### Task brief
From the entries below, copy out word for word the lines starting with the one that has "Les laboratoires qui" and running through the one that has "plus d'échantillons sans", keeping the same line breaks.

### Dataset records
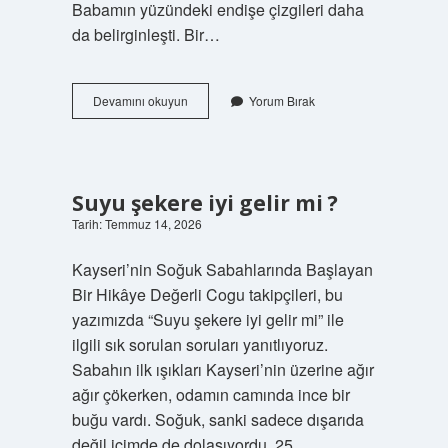
Babamın yüzündeki endişe çizgileri daha
da belirginleşti. Bir…
Suyu
Devamını okuyun
Yorum Bırak
şekere
iyi
gelir
mi
?
Suyu şekere iyi gelir mi ?
Tarih: Temmuz 14, 2026
Kayseri’nin Soğuk Sabahlarında Başlayan
Bir Hikâye Değerli Cogu takipçileri, bu
yazımızda “Suyu şekere iyi gelir mi” ile
ilgili sık sorulan soruları yanıtlıyoruz.
Sabahın ilk ışıkları Kayseri’nin üzerine ağır
ağır çökerken, odamın camında ince bir
buğu vardı. Soğuk, sanki sadece dışarıda
değil içimde de dolaşıyordu. 25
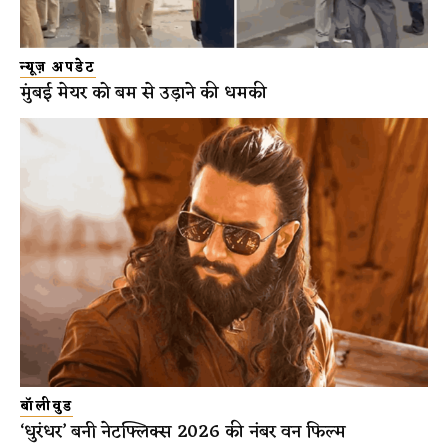
न्यूज़ अपडेट
मुंबई मेयर को बम से उड़ाने की धमकी
बॉलीवुड
‘धुरंधर’ बनी नेटफ्लिक्स 2026 की नंबर वन फिल्म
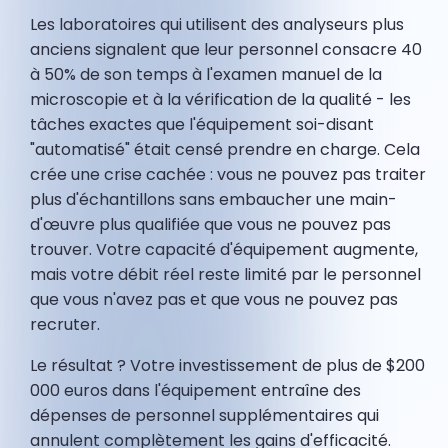
Les laboratoires qui utilisent des analyseurs plus
anciens signalent que leur personnel consacre 40
à 50% de son temps à l'examen manuel de la
microscopie et à la vérification de la qualité - les
tâches exactes que l'équipement soi-disant
"automatisé" était censé prendre en charge. Cela
crée une crise cachée : vous ne pouvez pas traiter
plus d'échantillons sans embaucher une main-
d'œuvre plus qualifiée que vous ne pouvez pas
trouver. Votre capacité d'équipement augmente,
mais votre débit réel reste limité par le personnel
que vous n'avez pas et que vous ne pouvez pas
recruter.
Le résultat ? Votre investissement de plus de $200
000 euros dans l'équipement entraîne des
dépenses de personnel supplémentaires qui
annulent complètement les gains d'efficacité.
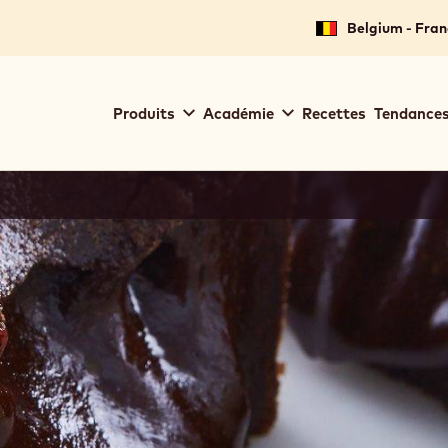
Belgium - Fran
Main
Produits
Académie
Recettes
Tendances
navigation
Callebaut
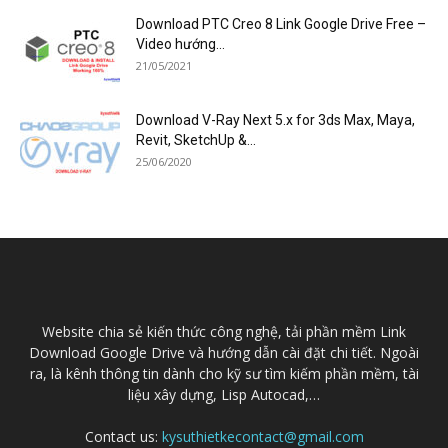
Download PTC Creo 8 Link Google Drive Free –
Video hướng...
21/05/2021
Download V-Ray Next 5.x for 3ds Max, Maya,
Revit, SketchUp &...
25/06/2020
Website chia sẻ kiến thức công nghệ, tải phần mềm Link
Download Google Drive và hướng dẫn cài đặt chi tiết. Ngoài
ra, là kênh thông tin dành cho kỹ sư tìm kiếm phần mềm, tài
liệu xây dựng, Lisp Autocad,…
Contact us:
kysuthietkecontact@gmail.com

### Solution below
Les laboratoires qui utilisent des analyseurs plus
anciens signalent que leur personnel consacre 40
à 50% de son temps à l'examen manuel de la
microscopie et à la vérification de la qualité - les
tâches exactes que l'équipement soi-disant
"automatisé" était censé prendre en charge. Cela
crée une crise cachée : vous ne pouvez pas traiter
plus d'échantillons sans embaucher une main-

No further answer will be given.